Iran's third option, striking oil and gas infrastructure in the Gulf states, would create more enemies for Iran and strengthen the argument that it is a destabilising influence in the region.
It would also set back the warming relations Iran has been enjoying with major rivals like Saudi Arabia.
Iran may choose to selectively disrupt shipping through the Strait of Hormuz, blocking oil tankers bound for Europe, for example, which avoids angering its ally China while inflicting some economic pain on the West.
Iran's parliament has already approved a naval blockade of the strait.
No matter what, Iran's regime sits on the precipice of collapse — its leaders are dead, have fled or are in hiding.
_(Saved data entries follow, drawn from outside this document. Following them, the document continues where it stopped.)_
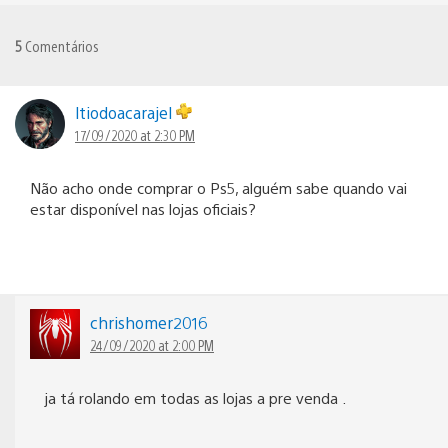
5
Comentários
ltiodoacarajel
17/09/2020 at 2:30 PM
Não acho onde comprar o Ps5, alguém sabe quando vai
estar disponível nas lojas oficiais?
chrishomer2016
24/09/2020 at 2:00 PM
ja tá rolando em todas as lojas a pre venda .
The extent of the damage to nuclear sites is unknown but Iran's investments of hundreds of billions of dollars and decades of work have been set back and look to be far from paying off.
It would be a great irony if the project that was intended to protect the Islamic Republic becomes the catalyst for its collapse.
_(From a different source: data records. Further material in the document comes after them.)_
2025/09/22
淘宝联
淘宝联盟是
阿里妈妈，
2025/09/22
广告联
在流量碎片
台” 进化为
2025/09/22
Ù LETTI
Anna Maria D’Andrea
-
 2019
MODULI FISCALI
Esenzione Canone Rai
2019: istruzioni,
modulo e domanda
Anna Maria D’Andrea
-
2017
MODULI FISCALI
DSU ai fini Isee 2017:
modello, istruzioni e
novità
The best-case scenario for Iran's leadership is to weather Israel's campaign, re-assert domestic control and start prosecuting the case internationally that Israel and the US are dangerous, unrestrained threats to the region.
There will be receptive ears — many countries are unnerved to see Israel deciding it can unleash massive force against whomever it chooses, and that the US will rush to join it.
The risks for Iran's opponents rise the longer the campaign goes.
The US should be wary of mission creep and further entanglement in another costly, messy Middle Eastern "forever war", after the embarrassment of Afghanistan, the sectarian nightmare of Iraq, the scandals of Libya and the horrors of Syria.
The big question now is whether Israel's ongoing campaign — now starting to target the IRGC as well — will lead to regime collapse.
Iranians have now seen how weak their unpopular and repressive government is.
They haven't broadly welcomed Israeli strikes and a popular uprising would still come with enormous risks from the elements of the IRGC that have brutally crushed previous protest movements.
In past crises, the clerical regime has prioritised its survival above all else.
We don't know what it will do inside Iran if its grip starts to slip.